What’s Right for You
“One of the marks of an intelligent person is to be able to distinguish what is worth doing and what isn’t, and to be able to set priorities.” Anne Wilson Schaef
Be true to yourself! To an artist, those words are important. We are all unique individuals and each of us has our own unique style. Embrace it! Each of us has our own idea of what beauty is, what is meaningful, what is exciting, what brings us joy. What is right for one, may not be right for another.
I am a great advocate of trying new things, learning new processes, trying out new ways of approaching subjects, exploring different styles, and working with new mediums. You never know what you might discover. But, at the same time as I am gathering this new information, and developing these new skills, I am evaluating how it will fit into my art life. Some things I can take and use, and they enhance what I do, other things are just not for me.
My last class had many “new to abstract” people. I admire them all for trying this style and getting out of their comfort zone. It may not be what they continue to do, but it will help them view their usual work in a different way, and it will expand their own ability. Once you try something different, it broadens how you see things.
Most creative people who see something they really like, want to try it. Go ahead! You lose nothing by trying. You gain experience and develop a broader view of the art world. But you also must decide if it is something you want to develop the skill set for, and if you will enjoy the process, on an ongoing basis. Not everything we enjoy viewing, fits our abilities.

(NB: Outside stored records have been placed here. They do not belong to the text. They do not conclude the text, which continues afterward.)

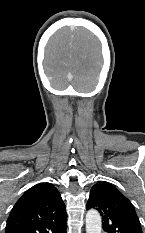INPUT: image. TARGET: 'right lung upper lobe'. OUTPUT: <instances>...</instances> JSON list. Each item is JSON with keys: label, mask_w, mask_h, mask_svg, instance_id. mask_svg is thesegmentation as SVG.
Wrapping results in <instances>:
<instances>
[{"label": "right lung upper lobe", "mask_w": 145, "mask_h": 233, "mask_svg": "<svg viewBox=\"0 0 145 233\" xmlns=\"http://www.w3.org/2000/svg\"><path fill=\"white\" fill-rule=\"evenodd\" d=\"M66 221V208L59 191L51 183H39L16 202L5 233H58Z\"/></svg>", "instance_id": "1"}]
</instances>
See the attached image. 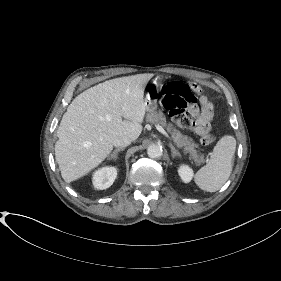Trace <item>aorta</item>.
<instances>
[{"label":"aorta","instance_id":"762f6f07","mask_svg":"<svg viewBox=\"0 0 281 281\" xmlns=\"http://www.w3.org/2000/svg\"><path fill=\"white\" fill-rule=\"evenodd\" d=\"M147 154L150 158H159L163 154L162 147L156 144H152L148 147Z\"/></svg>","mask_w":281,"mask_h":281}]
</instances>
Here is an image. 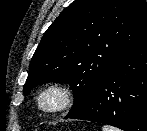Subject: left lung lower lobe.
I'll return each mask as SVG.
<instances>
[{"mask_svg":"<svg viewBox=\"0 0 147 131\" xmlns=\"http://www.w3.org/2000/svg\"><path fill=\"white\" fill-rule=\"evenodd\" d=\"M66 118L147 131V40L119 57L88 103Z\"/></svg>","mask_w":147,"mask_h":131,"instance_id":"1","label":"left lung lower lobe"}]
</instances>
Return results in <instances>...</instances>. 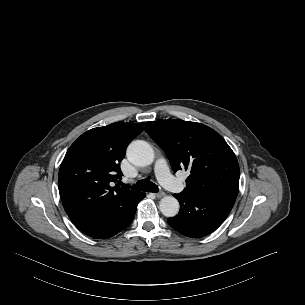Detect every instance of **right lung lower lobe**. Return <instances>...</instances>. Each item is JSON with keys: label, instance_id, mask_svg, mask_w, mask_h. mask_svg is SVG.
<instances>
[{"label": "right lung lower lobe", "instance_id": "right-lung-lower-lobe-1", "mask_svg": "<svg viewBox=\"0 0 305 305\" xmlns=\"http://www.w3.org/2000/svg\"><path fill=\"white\" fill-rule=\"evenodd\" d=\"M145 197L143 192H138L132 200L112 211L108 215L99 216L91 221L77 224L76 227L84 234L97 238H109L125 229L132 222L137 204Z\"/></svg>", "mask_w": 305, "mask_h": 305}]
</instances>
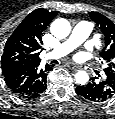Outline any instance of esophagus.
I'll return each instance as SVG.
<instances>
[{
	"label": "esophagus",
	"instance_id": "esophagus-1",
	"mask_svg": "<svg viewBox=\"0 0 115 119\" xmlns=\"http://www.w3.org/2000/svg\"><path fill=\"white\" fill-rule=\"evenodd\" d=\"M70 64V66H71V68L73 69V70H80L81 69V66H79V65H77V64H75V63H69Z\"/></svg>",
	"mask_w": 115,
	"mask_h": 119
}]
</instances>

Having spent many years teaching art, among other things, I have developed a lot of skill sets, but I don’t enjoy doing all of them with the same amount of passion. And, let’s face it, passion counts when you are an artist! Being technically correct is OK, but without the passion our work will lack the key ingredient to really connect to our viewers.
My passion is in the tactile experience, and so I am happiest when I hear the “scritch scratch” sound of pastel on sanded paper, or I can create a collage with stuff I can feel or make a textured surface to paint on. I don’t get the same passion if it is just me, a paintbrush, paint, and a piece of paper.
Try a lot of different things. You never know what you will discover, to take back to the profound body of work, that sends you to your “Happy Place.”